Por Dow Jones Newswires
05/01/2023 05h00 Atualizado há 5 horas
Uma onda de calor fora de época quebrou recordes de temperatura para janeiro em vários países da Europa e “derreteu” as atividades nas estações de esqui, mas provavelmente evitou a crise de energia com a redução da demanda por gás, o que derrubou os preços.
Após um fim de 2022 de temperaturas baixas e disparada dos preços do gás, a Europa começou 2023 com um calor sem precedentes, segundo meteorologistas. Partes da Dinamarca, França, Alemanha, Polônia, Espanha, Suíça e outros países registraram os dias mais quentes de janeiro de suas histórias. No dia do Ano Novo, as temperaturas chegaram a quase 21º Celsius em certas regiões.
Em um dia típico de janeiro, as temperaturas médias nacionais costumam ser cerca de 8 graus mais baixas. Maximiliano Herrera, climatologista que monitora condições meteorológicas extremas, tuitou nesta semana que esta onda de calor é “a mais descomunal de todos os eventos extremos já vistos na Europa”. A previsão é de que partes do continente tenham chuvas e vento nos próximos dias, o que pode reduzir o calor.
Nos Alpes, as altas temperaturas derreteram a neve e impediram as pessoas de usarem as pistas de esqui. Várias estações de esqui na França e na Suíça informaram que estavam fechadas nesta semana porque a maior parte da neve derreteu nas montanhas. Normalmente, este é o período de pico da temporada de esqui, de que as estações dependem para se sustentar pelo restante do ano.
O calor atípico esfriou a demanda por gás natural na região, o que acalmou os riscos de apagões e paralisações de fábricas neste inverno. Os moradores se preparavam para os altos preços do gás e para a falta de energia desde que a Rússia passou a restringir o fornecimento de gás para a Europa.

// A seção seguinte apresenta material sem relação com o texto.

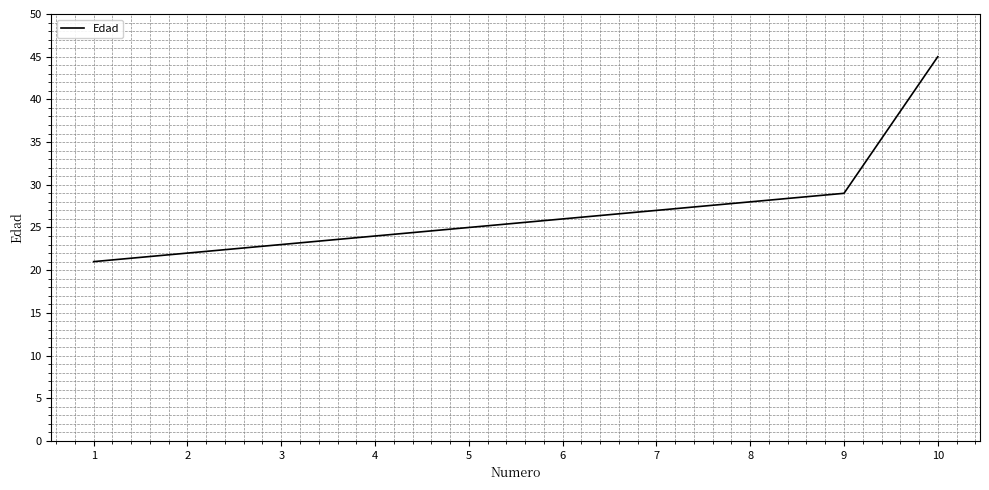

Approximately how many times larger is the value at 3 compared to 7?

0.9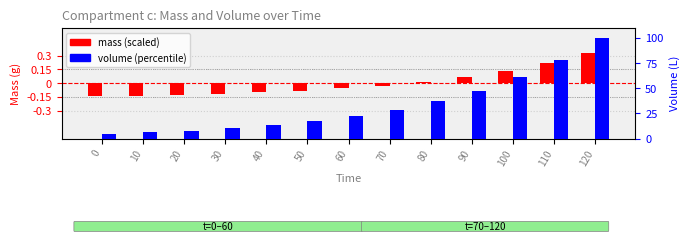

Rank the categories by mass (scaled) value from highest to lowest.

120, 110, 100, 90, 80, 70, 60, 50, 40, 30, 20, 10, 0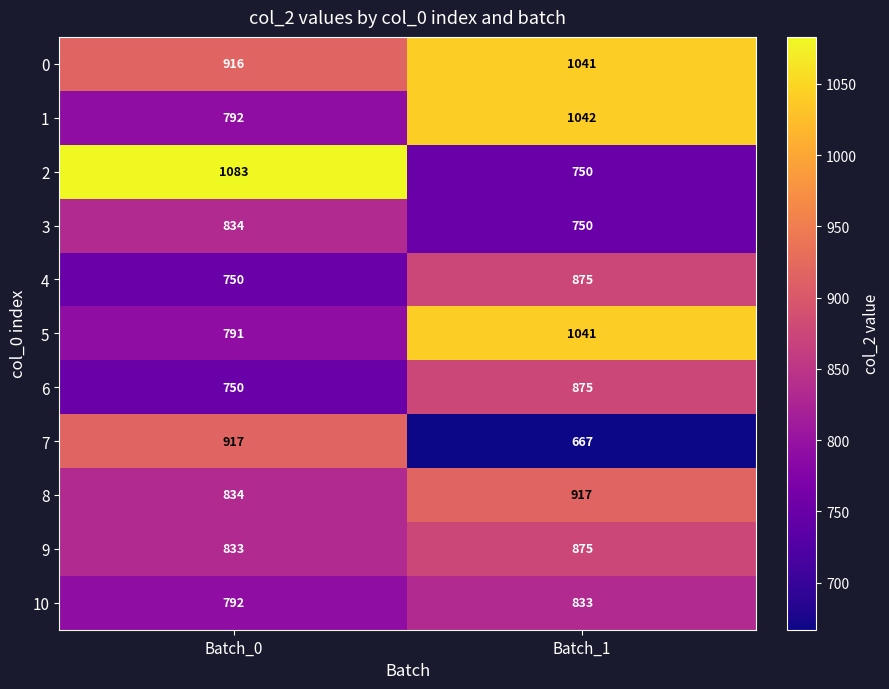

At how many categories does at least one series exceed 676?

2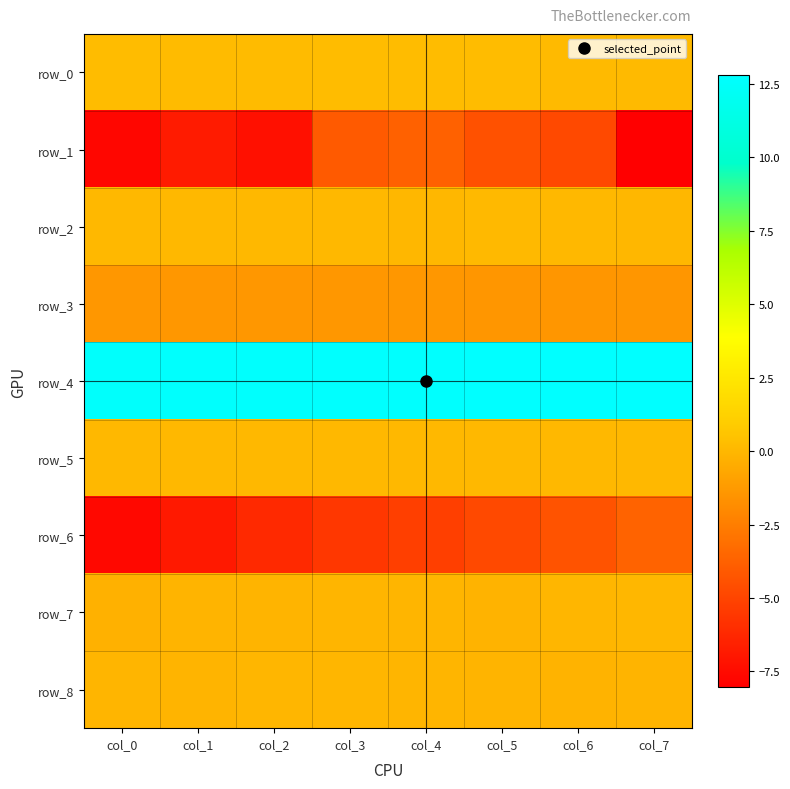

Which has a higher value, col_6 or col_1?

col_1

Ao longo do último mês, os preços do gás natural no continente caíram quase pela metade e chegaram a níveis pré-invasão da Ucrânia pela Rússia. Os contratos futuros de referência caíram até 11% ontem, para € 64,22 por megawatt-hora na Holanda. Esta é a menor cotação desde novembro de 2021. Apesar disso, analistas dizem que os preços podem voltar a subir quando a Europa tentar reabastecer seus estoques de gás para o inverno de 2023-24.
Os europeus sofreram uma série de ondas de calor recorde no ano passado. Centenas de pessoas morreram no verão, quando as temperaturas passaram dos 38º C e provocaram incêndios florestais.